At this very moment, the Cleveland Cavaliers are relishing their reward of a much-needed time off, after sweeping the hapless Toronto Raptors.
On the other side of the Eastern Conference semifinals, the Boston Celtics and the Washington Wizards are about to take the court tomorrow in hopes of getting that pivotal Game 5 win, which will put them in a good position for the remaining conference finals slot.
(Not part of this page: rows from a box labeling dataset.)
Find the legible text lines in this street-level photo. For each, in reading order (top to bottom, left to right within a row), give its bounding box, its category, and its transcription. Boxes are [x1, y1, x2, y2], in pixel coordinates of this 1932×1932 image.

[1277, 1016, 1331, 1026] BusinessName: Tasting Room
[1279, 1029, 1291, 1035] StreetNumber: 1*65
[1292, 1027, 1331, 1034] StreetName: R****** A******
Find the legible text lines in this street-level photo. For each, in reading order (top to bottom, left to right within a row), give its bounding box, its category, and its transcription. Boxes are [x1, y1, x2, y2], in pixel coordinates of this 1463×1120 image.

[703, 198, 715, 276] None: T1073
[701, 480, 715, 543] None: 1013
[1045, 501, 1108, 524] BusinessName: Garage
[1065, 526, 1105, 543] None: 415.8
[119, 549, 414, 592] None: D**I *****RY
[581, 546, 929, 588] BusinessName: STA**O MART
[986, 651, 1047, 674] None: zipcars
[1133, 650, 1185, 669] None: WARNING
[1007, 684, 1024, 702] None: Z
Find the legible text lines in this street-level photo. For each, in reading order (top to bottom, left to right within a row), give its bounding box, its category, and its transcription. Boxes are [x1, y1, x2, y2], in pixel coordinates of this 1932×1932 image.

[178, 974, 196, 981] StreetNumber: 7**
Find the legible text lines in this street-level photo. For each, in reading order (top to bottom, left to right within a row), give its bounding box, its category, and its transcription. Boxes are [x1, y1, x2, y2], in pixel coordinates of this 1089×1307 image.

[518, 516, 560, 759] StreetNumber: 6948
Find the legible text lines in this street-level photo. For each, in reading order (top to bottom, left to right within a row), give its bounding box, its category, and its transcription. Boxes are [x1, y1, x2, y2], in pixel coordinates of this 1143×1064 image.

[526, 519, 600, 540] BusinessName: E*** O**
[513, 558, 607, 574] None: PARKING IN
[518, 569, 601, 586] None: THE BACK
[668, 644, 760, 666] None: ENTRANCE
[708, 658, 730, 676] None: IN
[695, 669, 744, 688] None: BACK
A glimpse at the Cavaliers' respective regular season series with the Wizards (2-1) and the Celtics (2-2) can only give us a blurry idea on which team will make the Eastern Conference Finals more difficult for the defending champions. A per-position analysis, however, may reveal the bigger thorn in LeBron and company's side.
PG Kyrie Irving
This will probably be the most important matchup of the series; the Cleveland playmaker will not be shortchanged against either the small but terrible Isaiah Thomas, or John Wall, who is playing the best basketball of his playoff career. Good thing Irving won't have to handle point duties on his own, and can focus more on trying to limit his counterpart.
SG JR Smith
Will the shirtless sniper fare better versus someone who can explode for 30 in a matter of seconds (Bradley Beal), or someone who will get in his face all game long (Avery Bradley)? Something tells us Smith would prefer the latter, considering his shot-chucking tendencies. Although the real question is, which version of him will show up in the ECF—good or bad JR?
SF You know who
Just to be clear, this part will only be for the sake of discourse, with the way LeBron James is balling out of his mind right now. Will it be Jae Crowder's size and experience, or Otto Porter's length and scoring? Still, Memphis Grizzlies coach David Fizdale said it best: "Compete your butt off and I hope you're a religious man, because you're gonna need to say some prayers."
PF Kevin Love
The stretch four is expected to have the upper hand against opposing bigs, whether it's the volatile Markieff Morris, or the so-so Amir Johnson. We think the versatility and youth of Morris will pose more problems for Love, who has yet to really hit his stride this postseason. One strategy that might just work? Keep him off the boards.
C Tristan Thompson
Unlike his frontcourt partner, the odds are stacked against the relentless Cavalier with him being undersized. Sure, Marcin Gortat can abuse Thompson using sheer size, but Al Horford seems more dangerous with his diverse skill set. Don't count Double T's boundless energy out, though—he isn't recognized as the NBA's modern-day "Iron Man" for nothing.
Peaking couldn't have come at a better time for Cleveland's reserves, with Kyle Korver, Channing Frye, and Deron Williams leading the way. Between the spark-plug trios of Marcus Smart-Kelly Olynyk-Terry Rozier and Bogdan Bogdanovic-Brandon Jennings-Kelly Oubre, we'll go with gang green on the account of the ability to deliver on the defensive end.